Долохов убрал деньги и крикнув человека, чтобы велеть подать поесть и выпить на дорогу, вошел в ту комнату, где сидели Хвостиков и Макарин.
Анатоль в кабинете лежал, облокотившись на руку, на диване, задумчиво улыбался и что то нежно про себя шептал своим красивым ртом.
– Иди, съешь что нибудь. Ну выпей! – кричал ему из другой комнаты Долохов.

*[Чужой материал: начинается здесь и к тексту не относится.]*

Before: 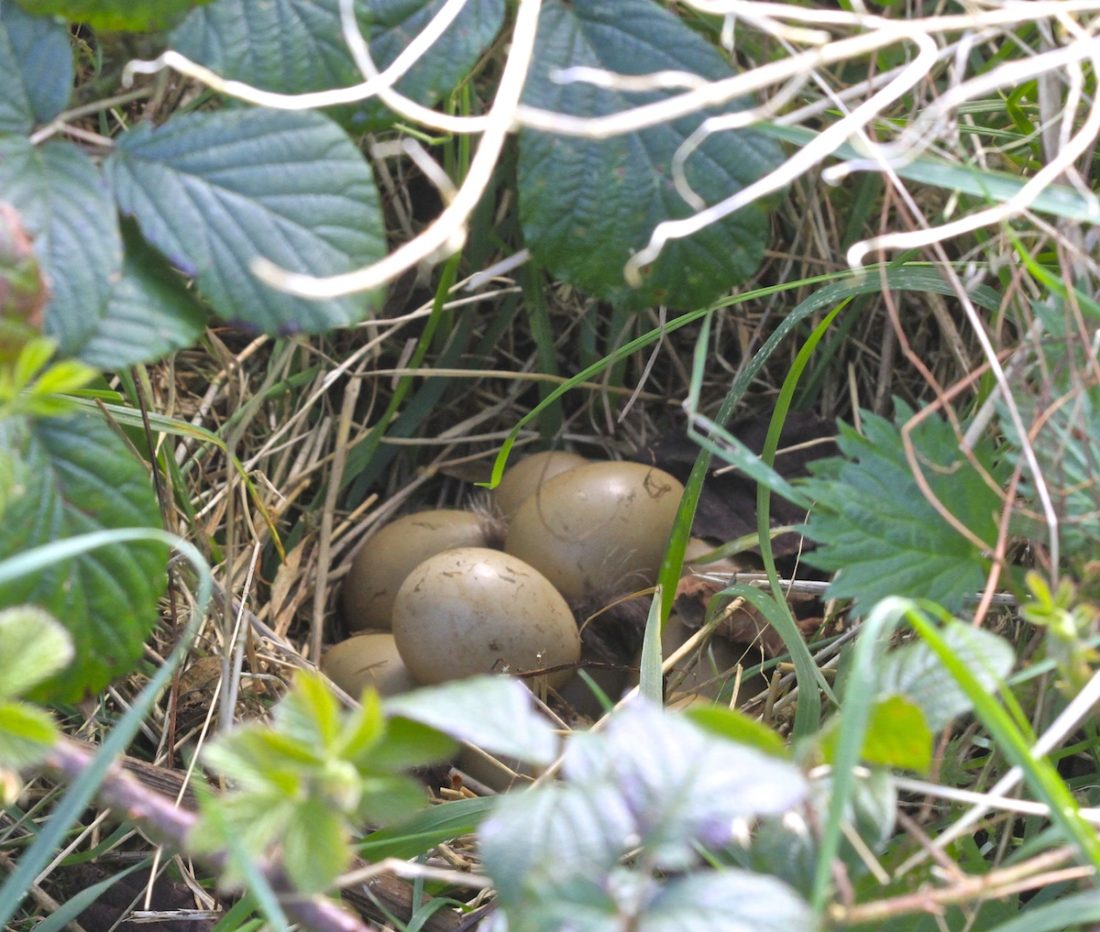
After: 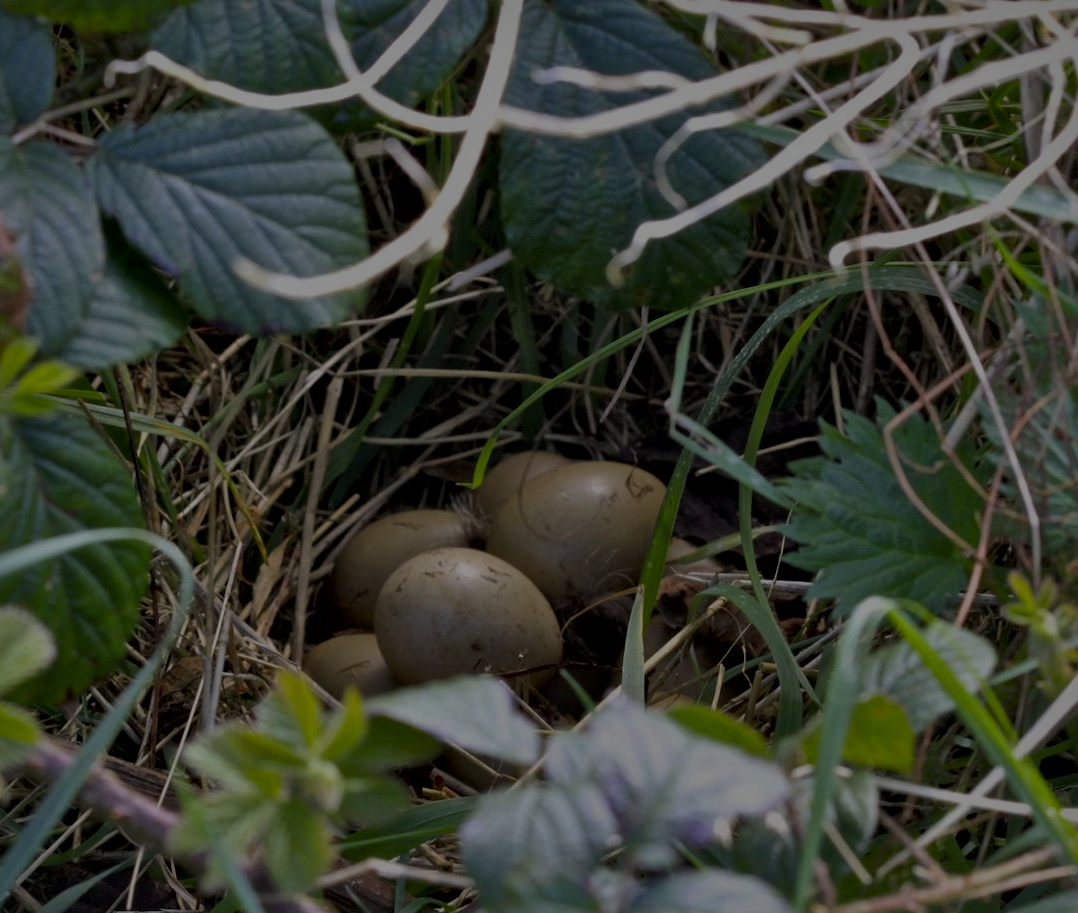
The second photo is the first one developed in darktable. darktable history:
color balance rgb: perceptual saturation grading › global saturation 14.668%
crop: left 1.674%, right 0.274%, bottom 2.034%
exposure: exposure -2.387 EV, compensate highlight preservation false
local contrast: mode bilateral grid, contrast 50, coarseness 49, detail 150%, midtone range 0.2
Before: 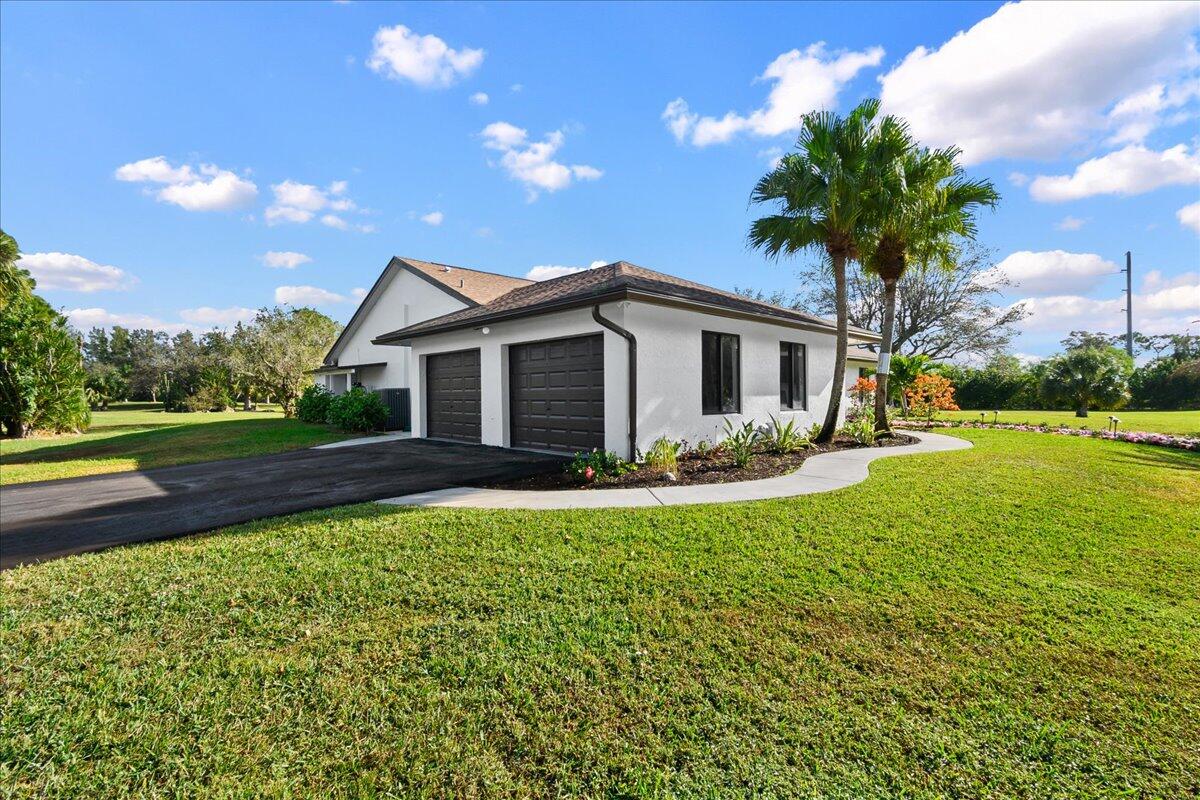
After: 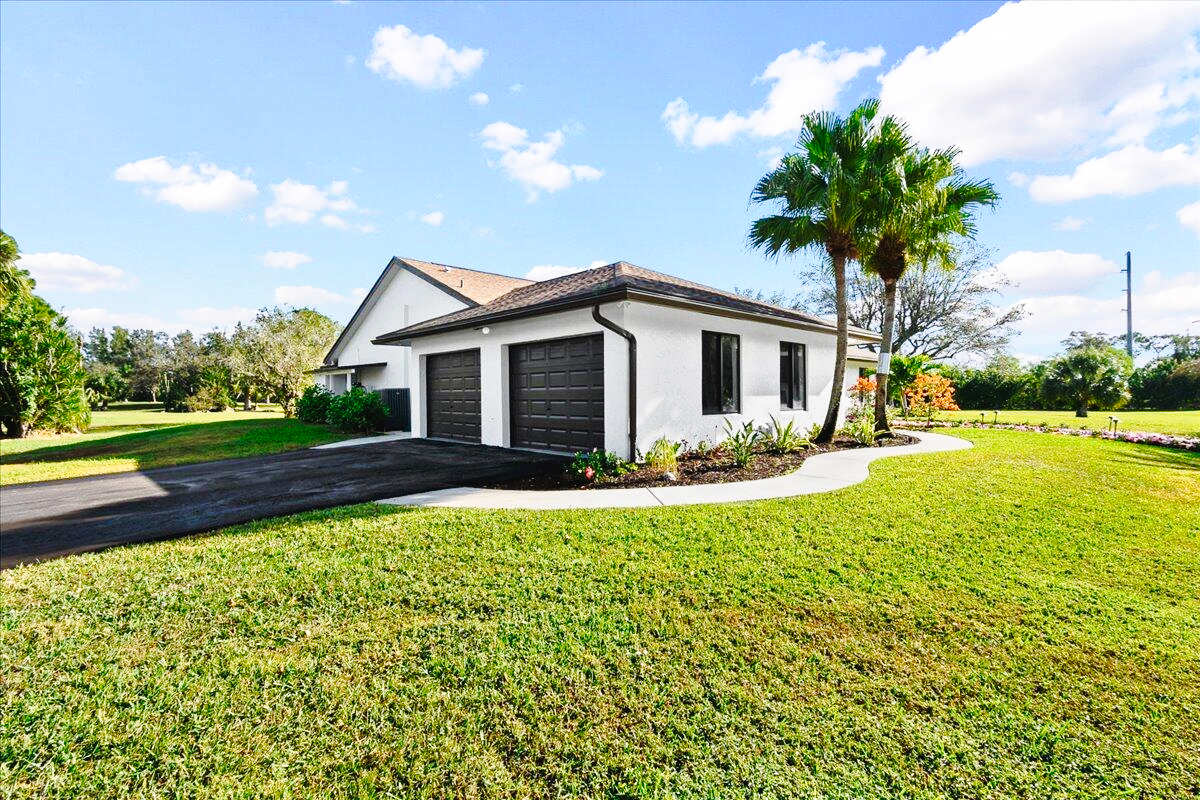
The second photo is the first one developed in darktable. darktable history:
tone curve: curves: ch0 [(0, 0.019) (0.078, 0.058) (0.223, 0.217) (0.424, 0.553) (0.631, 0.764) (0.816, 0.932) (1, 1)]; ch1 [(0, 0) (0.262, 0.227) (0.417, 0.386) (0.469, 0.467) (0.502, 0.503) (0.544, 0.548) (0.57, 0.579) (0.608, 0.62) (0.65, 0.68) (0.994, 0.987)]; ch2 [(0, 0) (0.262, 0.188) (0.5, 0.504) (0.553, 0.592) (0.599, 0.653) (1, 1)], preserve colors none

– Не хочу! – ответил Анатоль, всё продолжая улыбаться.
– Иди, Балага приехал.
Анатоль встал и вошел в столовую. Балага был известный троечный ямщик, уже лет шесть знавший Долохова и Анатоля, и служивший им своими тройками. Не раз он, когда полк Анатоля стоял в Твери, с вечера увозил его из Твери, к рассвету доставлял в Москву и увозил на другой день ночью. Не раз он увозил Долохова от погони, не раз он по городу катал их с цыганами и дамочками, как называл Балага. Не раз он с их работой давил по Москве народ и извозчиков, и всегда его выручали его господа, как он называл их. Не одну лошадь он загнал под ними. Не раз он был бит ими, не раз напаивали они его шампанским и мадерой, которую он любил, и не одну штуку он знал за каждым из них, которая обыкновенному человеку давно бы заслужила Сибирь. В кутежах своих они часто зазывали Балагу, заставляли его пить и плясать у цыган, и не одна тысяча их денег перешла через его руки. Служа им, он двадцать раз в году рисковал и своей жизнью и своей шкурой, и на их работе переморил больше лошадей, чем они ему переплатили денег. Но он любил их, любил эту безумную езду, по восемнадцати верст в час, любил перекувырнуть извозчика и раздавить пешехода по Москве, и во весь скок пролететь по московским улицам. Он любил слышать за собой этот дикий крик пьяных голосов: «пошел! пошел!» тогда как уж и так нельзя было ехать шибче; любил вытянуть больно по шее мужика, который и так ни жив, ни мертв сторонился от него. «Настоящие господа!» думал он.